Beim rituell hergestellten sexuellen Triebverzicht handelt es sich um das Verbot des Inzests. Um dieser Schranke zu entgehen, ist beim Frühmenschen und Primitiven die Kusin-Kusine-Heirat weit verbreitet.

Die Gruppe gewinnt (dadurch) innere Verfestigung, Ausbreitungsmöglichkeit und damit grössere Sicherheit. (S. 194)
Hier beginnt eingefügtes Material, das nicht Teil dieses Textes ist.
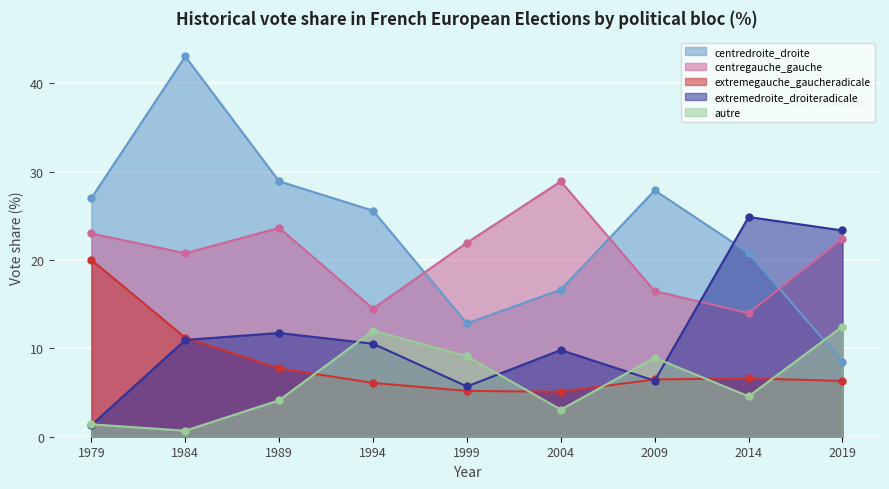

Where do extremedroite_droiteradicale and extremegauche_gaucheradicale first cross each other?

1984 and 1989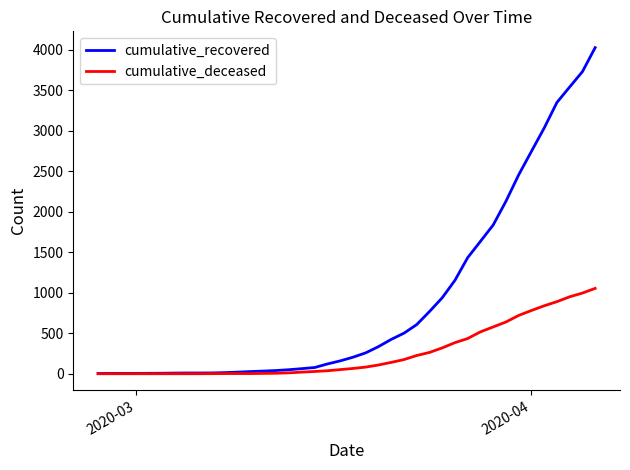

List the series in order of their peak value, highest first.

cumulative_recovered, cumulative_deceased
Doch es sind nicht nur die äusseren Gefahren des Daseins, die den Primitiven in Angst und Schrecken versetzen, sondern noch viel mehr die innere Wirklichkeit:

das heisst die Welt der Träume, Totengeister, Dämonen, Götter und last but not least der Zauberer und die Hexen, obschon unser Rationalismus diese Angstquelle dadurch zu verstopfen glaubt, dass er auf deren Unwirklichkeit hinweist. Es handelt sich aber um innere psychische Wirklichkeiten, deren irrationaler Natur mit Vernunftsgründen nicht beizukommen ist.

Aborigines

Australische Eingeborene haben durch Kontakt mit der Zivilisation ihren religiösen Glauben verloren. Dieser Stamm zählt nur noch ein paar hundert Menschen, Bild aus «der Mensch und seine Symbole», S. 95

So kann der westliche Mensch zwar versuchen, die Eingeborenen in die Moderne zu führen. Doch die allgegenwärtige Trinksucht, die moralische Verlotterung und die Hoffnungslosigkeit, der die Aborigines im 20. Jahrhundert ausgesetzt waren, zeigen, dass die westliche Sicht der Dinge nicht den psychischen Realitäten der Einheimischen entspricht.

Und folgert daraus:

Es ist eine psychische Wirklichkeit, genau so unerbittlich und so unüberwindlich wie die Aussenwelt, auch ebenso nützlich und hilfreich wie erstere, wenn man die Mittel und Wege kennt, die Gefahren zu vermeiden und die Schätze zu heben. (S. 198f.)